*PROBLEM REQUIREMENTS:* Nothing outside the range is wanted. Repeat exactly the lines below from the one with "middle tip: (528, 446)" through the one with "middle mcp: (150, 194)".

Stored entries
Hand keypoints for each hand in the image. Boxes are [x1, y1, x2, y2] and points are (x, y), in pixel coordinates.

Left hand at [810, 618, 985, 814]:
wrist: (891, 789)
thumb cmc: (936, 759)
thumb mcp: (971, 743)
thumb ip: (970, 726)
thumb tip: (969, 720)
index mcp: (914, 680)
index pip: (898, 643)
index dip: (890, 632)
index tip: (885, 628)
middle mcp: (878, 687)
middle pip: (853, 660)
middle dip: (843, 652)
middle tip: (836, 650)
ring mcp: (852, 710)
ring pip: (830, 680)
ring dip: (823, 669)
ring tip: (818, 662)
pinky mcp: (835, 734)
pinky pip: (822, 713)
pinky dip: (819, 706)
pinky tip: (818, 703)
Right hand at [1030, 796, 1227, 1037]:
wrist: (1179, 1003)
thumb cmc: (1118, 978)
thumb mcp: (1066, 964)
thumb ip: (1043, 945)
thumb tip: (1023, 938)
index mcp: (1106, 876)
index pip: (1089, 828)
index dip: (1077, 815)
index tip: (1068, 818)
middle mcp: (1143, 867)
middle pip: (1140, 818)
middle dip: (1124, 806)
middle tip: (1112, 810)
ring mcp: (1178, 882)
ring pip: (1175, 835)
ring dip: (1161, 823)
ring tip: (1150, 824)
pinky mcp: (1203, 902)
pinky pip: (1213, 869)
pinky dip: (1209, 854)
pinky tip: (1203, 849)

---

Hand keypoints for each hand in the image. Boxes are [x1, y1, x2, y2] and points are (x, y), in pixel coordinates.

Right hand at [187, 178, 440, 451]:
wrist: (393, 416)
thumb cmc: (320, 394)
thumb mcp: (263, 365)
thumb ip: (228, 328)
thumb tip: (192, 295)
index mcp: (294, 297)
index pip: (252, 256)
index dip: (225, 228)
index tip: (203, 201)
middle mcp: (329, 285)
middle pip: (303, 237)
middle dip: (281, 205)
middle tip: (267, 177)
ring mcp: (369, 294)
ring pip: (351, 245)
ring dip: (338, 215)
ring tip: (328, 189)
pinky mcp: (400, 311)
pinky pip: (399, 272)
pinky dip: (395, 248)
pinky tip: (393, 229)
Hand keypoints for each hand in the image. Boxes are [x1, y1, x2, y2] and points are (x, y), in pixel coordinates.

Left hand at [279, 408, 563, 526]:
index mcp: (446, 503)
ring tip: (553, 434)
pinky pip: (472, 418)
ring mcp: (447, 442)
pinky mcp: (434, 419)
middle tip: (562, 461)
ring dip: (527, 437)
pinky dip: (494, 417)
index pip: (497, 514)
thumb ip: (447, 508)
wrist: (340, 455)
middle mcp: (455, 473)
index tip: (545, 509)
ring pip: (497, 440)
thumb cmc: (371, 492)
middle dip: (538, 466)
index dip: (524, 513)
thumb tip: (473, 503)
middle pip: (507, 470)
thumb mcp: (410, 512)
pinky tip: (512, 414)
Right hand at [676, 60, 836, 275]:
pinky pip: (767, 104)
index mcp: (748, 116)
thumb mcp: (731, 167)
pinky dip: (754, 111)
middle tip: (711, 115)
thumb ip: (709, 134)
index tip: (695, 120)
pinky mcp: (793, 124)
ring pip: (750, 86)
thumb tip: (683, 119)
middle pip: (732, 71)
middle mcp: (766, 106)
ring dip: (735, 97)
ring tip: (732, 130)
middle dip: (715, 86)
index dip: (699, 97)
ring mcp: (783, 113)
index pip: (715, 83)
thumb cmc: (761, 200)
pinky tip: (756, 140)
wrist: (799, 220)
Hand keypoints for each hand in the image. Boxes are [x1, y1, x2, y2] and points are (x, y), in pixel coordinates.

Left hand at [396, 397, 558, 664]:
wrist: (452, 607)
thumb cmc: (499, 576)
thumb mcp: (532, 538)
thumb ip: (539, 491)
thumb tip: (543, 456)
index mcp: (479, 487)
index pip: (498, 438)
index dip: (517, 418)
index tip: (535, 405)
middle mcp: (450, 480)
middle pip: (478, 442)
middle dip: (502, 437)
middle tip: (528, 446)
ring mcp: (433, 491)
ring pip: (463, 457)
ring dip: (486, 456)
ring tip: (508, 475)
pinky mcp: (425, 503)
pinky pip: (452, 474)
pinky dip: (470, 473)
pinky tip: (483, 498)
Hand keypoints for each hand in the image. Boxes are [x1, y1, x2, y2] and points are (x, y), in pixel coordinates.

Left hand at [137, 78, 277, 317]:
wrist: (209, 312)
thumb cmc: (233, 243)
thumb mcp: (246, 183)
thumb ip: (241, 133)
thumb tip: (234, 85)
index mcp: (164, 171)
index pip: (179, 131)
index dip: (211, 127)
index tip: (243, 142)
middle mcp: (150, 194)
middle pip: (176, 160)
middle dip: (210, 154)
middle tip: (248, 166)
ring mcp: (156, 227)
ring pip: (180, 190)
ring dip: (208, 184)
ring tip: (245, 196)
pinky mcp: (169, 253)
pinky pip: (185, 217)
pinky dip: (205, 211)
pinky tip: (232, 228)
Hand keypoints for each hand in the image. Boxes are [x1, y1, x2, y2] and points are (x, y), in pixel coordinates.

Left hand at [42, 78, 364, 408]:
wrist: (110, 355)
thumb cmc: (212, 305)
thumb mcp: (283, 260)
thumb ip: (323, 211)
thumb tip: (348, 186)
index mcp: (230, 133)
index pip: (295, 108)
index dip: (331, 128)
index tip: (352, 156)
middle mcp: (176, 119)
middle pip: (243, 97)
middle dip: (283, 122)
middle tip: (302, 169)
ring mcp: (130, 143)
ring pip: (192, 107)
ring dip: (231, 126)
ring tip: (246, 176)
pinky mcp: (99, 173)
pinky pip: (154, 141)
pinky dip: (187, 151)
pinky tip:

--

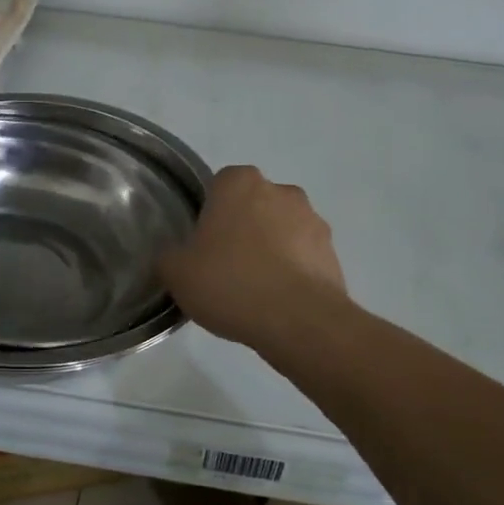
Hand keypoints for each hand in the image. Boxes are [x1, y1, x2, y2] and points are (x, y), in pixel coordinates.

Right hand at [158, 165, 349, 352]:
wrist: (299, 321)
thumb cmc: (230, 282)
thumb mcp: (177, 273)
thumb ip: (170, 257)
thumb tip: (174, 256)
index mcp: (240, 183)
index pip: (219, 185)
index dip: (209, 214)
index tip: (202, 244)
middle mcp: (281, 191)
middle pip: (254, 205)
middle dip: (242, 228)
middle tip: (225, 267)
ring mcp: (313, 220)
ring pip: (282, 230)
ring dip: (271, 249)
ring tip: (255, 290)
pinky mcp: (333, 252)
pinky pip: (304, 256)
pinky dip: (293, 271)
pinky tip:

*SOLUTION FOR THIS EXERCISE:*
middle tip: (528, 446)
ring mcp: (433, 491)
ring pip: (463, 457)
ring dip: (486, 456)
ring tip: (508, 475)
pinky mcp: (425, 503)
pinky pip: (452, 474)
pinky dip: (470, 473)
pinky tip: (483, 498)
Hand keypoints for each hand in the image. Boxes are [x1, y1, x2, y2] and points are (x, y), in pixel coordinates.

Left hand at [137, 78, 277, 317]:
wrist: (209, 312)
thumb cmc: (233, 243)
thumb mcp: (246, 183)
thumb ip: (241, 133)
thumb tip: (234, 85)
index mcp: (164, 171)
index pip: (179, 131)
index dip: (211, 127)
index tip: (243, 142)
middle mcp: (150, 194)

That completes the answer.